2. Rotate the first qubit so that it is in the state $\tfrac{\sqrt 2}{\sqrt 3}\ket{0} + \tfrac{1}{\sqrt 3}\ket{1}$.
3. Apply a coherently controlled operation on the two qubits which, when the first qubit is in the state $\ket{0}$, performs a Hadamard on the second qubit.

Which specific operations you would apply to realise these transformations — i.e. which single-qubit transformation would be most suitable for step 2, and how you might decompose the two-qubit unitary in step 3 into CNOTs and Pauli rotations — is a simple exercise. (Hint: use the fact that both $X$ and the Hadamard are self-inverse to find as simple a decomposition as possible in step 3.)

Here is an implementation of a circuit producing state $|\psi\rangle = \frac{1}{\sqrt{3}}(|00\rangle + |01\rangle + |10\rangle)$ on IBM Q:

Note that $\theta = 1.2310$ for $\mathrm{Ry}$ on $q_0$. $\theta = \frac{\pi}{4}$ and $\theta = -\frac{\pi}{4}$ for first and second $\mathrm{Ry}$ on $q_1$.

The $\mathrm{Ry}$ on $q_0$ prepares qubit in superposition $|q_0\rangle = \sqrt{\frac{2}{3}}|0\rangle + \frac{1}{\sqrt{3}}|1\rangle$. $\mathrm{Ry}$ gates on $q_1$ and $\mathrm{CNOT}$ implements controlled Hadamard gate.

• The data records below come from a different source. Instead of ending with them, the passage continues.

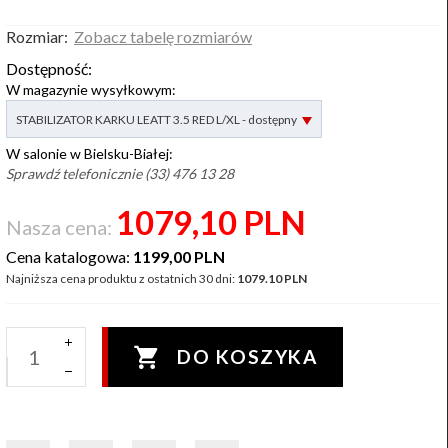
Rozmiar:
Zobacz tabelę rozmiarów
Dostępność:
W magazynie wysyłkowym:
options[2]
STABILIZATOR KARKU LEATT 3.5 RED L/XL - dostępny
W salonie w Bielsku-Białej:
Sprawdź telefonicznie (33) 476 13 28
1079,
10
PLN
Nasza cena:
Cena katalogowa:
1199,00 PLN
Najniższa cena produktu z ostatnich 30 dni:
1079.10 PLN
DO KOSZYKA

When $q_0$ is in state $|0\rangle$ the Hadamard acts on $q_1$ thanks to negation $\mathrm{X}$. This happens with probability $\frac{2}{3}$. Since Hadamard turns $|0\rangle$ to $|+\rangle$, i.e. equally distributed superposition, final states $|00\rangle$ and $|01\rangle$ can be measured with probability $\frac{1}{3}$. When $q_0$ is in state $|1\rangle$, controled Hadamard does not act and state $|10\rangle$ is measured. Since $q_0$ is in state $|1\rangle$ with probability $\frac{1}{3}$, $|10\rangle$ is measured also with probability $\frac{1}{3}$.